Where the mortgagor, with the knowledge and consent of the mortgagee, remains in possession of the chattels, and with the knowledge and consent of the mortgagee sells and disposes of the mortgaged property, without applying the proceeds of the sale to the reduction of the mortgage debt, such action will invalidate and void the mortgage. Ryan v. Rogers, supra, 14 Idaho 309, 94 P. p. 428. Diamond concedes the above, but counters with the argument that the mortgage in question contains an accounting and liquidation provision 4 which, the Idaho courts recognize as valid. Lewiston National Bank v. Martin, supra. However, failure to comply with the terms and conditions of the accounting provision will invalidate the mortgage. Lewiston National Bank v. Martin, supra; Ryan v. Rogers, supra.

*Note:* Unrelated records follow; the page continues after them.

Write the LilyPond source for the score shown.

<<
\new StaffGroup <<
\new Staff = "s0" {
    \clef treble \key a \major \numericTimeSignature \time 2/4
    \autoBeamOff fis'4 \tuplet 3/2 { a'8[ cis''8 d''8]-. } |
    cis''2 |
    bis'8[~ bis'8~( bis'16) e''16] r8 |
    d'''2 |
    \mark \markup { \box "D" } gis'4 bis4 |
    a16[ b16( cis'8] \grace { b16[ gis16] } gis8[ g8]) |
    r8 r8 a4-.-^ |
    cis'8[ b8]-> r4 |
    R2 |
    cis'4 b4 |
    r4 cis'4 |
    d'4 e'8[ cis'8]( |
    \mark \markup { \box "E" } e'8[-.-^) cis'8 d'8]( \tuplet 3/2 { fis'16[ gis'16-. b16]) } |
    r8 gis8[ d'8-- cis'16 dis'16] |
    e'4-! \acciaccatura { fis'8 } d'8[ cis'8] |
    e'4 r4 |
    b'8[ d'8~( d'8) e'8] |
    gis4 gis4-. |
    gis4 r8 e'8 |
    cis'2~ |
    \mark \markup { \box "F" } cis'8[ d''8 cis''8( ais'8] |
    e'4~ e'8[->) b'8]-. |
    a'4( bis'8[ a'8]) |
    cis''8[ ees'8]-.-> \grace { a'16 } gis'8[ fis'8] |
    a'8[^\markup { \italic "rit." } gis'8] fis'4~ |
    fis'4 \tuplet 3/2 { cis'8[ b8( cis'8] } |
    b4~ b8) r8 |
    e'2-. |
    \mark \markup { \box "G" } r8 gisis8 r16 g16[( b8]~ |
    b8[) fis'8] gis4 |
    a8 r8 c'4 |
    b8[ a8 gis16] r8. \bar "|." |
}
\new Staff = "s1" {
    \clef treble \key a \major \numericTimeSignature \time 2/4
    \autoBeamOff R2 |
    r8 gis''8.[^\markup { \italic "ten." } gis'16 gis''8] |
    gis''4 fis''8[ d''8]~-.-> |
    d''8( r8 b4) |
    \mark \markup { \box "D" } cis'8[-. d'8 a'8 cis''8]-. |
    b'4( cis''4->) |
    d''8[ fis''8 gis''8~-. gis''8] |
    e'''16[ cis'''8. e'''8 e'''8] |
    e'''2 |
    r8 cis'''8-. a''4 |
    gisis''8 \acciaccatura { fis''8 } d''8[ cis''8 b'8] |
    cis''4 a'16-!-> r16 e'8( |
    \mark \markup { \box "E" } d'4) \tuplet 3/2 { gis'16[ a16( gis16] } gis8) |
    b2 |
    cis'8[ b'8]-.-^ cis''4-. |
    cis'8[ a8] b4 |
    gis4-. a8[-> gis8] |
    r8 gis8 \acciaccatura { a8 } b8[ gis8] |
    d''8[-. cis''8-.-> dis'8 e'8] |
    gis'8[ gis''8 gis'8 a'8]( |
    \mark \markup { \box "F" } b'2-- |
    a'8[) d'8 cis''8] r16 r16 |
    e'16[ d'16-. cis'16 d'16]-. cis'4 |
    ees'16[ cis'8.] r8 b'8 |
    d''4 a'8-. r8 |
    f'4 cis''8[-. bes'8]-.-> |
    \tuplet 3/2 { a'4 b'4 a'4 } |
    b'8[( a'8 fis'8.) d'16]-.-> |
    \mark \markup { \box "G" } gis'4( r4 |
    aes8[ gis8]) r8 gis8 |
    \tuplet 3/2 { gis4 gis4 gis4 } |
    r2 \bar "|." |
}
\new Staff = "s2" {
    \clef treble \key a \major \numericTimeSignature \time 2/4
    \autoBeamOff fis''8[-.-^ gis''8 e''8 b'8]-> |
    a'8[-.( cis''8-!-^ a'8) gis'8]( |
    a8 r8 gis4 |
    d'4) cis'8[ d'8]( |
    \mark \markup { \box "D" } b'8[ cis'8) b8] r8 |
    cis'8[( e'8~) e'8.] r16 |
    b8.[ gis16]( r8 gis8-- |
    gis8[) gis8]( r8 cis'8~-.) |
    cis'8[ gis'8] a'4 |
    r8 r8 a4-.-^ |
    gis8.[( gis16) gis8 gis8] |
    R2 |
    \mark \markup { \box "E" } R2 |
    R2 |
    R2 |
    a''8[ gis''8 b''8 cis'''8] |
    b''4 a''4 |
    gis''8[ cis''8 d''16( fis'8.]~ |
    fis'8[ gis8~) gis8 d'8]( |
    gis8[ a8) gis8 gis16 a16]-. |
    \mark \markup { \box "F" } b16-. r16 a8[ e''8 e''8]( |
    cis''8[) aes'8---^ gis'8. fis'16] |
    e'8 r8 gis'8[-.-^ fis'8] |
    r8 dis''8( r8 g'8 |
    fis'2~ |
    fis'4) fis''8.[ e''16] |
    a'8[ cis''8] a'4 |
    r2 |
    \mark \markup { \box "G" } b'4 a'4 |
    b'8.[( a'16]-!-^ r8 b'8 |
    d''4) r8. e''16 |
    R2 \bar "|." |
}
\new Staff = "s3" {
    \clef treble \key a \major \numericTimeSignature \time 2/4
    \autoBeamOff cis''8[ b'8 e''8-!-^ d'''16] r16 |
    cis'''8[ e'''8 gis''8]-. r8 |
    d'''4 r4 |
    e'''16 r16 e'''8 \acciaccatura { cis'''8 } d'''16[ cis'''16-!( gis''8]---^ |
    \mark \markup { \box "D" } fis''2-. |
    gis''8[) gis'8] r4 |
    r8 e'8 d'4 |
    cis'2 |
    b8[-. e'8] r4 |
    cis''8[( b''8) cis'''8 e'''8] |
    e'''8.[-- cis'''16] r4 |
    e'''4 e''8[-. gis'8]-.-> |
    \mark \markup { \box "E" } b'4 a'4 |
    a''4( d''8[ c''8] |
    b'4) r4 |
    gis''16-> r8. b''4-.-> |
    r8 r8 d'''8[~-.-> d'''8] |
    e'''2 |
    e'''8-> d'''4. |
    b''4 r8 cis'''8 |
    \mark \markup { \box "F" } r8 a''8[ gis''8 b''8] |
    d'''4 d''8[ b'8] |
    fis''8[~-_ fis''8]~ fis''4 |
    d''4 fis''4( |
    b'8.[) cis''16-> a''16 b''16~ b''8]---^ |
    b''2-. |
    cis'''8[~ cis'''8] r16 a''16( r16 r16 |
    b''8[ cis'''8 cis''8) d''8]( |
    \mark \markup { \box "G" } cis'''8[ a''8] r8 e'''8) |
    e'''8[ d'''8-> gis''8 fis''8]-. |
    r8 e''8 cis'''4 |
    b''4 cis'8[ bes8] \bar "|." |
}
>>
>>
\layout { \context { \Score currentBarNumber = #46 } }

The undisputed testimony is that the accounting arrangement as outlined in the mortgage was abandoned by the parties shortly after its execution. At that time the parties substituted, for said accounting provisions, an agreement whereby the mortgagor would pay to Diamond an arbitrary figure of $2.00 per thousand on any and all lumber which was sold. This arrangement was later confirmed by letters.